### Description of the task
Within the listing, each line that has the string "USPS" should be copied.

------------------------------------------------------------

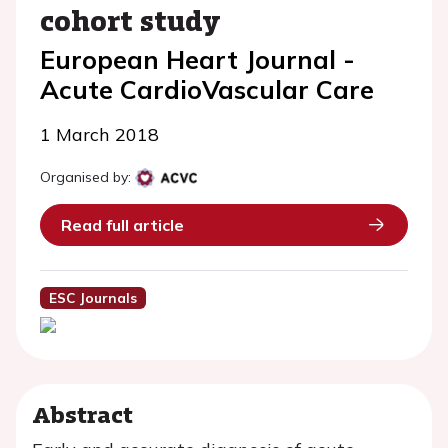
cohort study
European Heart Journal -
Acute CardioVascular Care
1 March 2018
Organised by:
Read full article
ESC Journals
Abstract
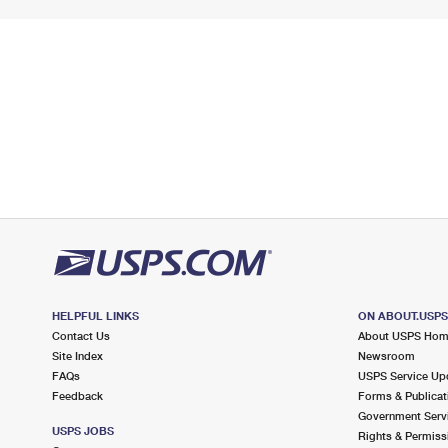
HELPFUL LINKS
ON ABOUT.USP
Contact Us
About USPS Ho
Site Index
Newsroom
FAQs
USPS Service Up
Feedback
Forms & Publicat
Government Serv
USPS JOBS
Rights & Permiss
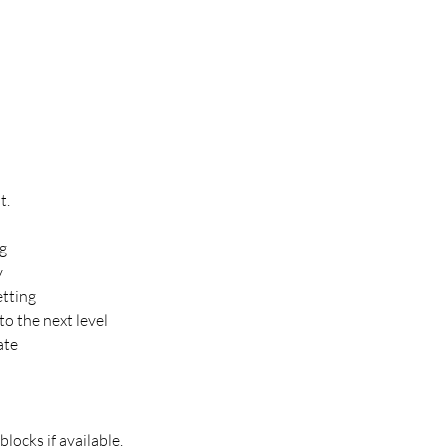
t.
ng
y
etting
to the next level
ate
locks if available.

------------------------------------------------------------

### Written answer
About USPS Ho
USPS Service Up
USPS JOBS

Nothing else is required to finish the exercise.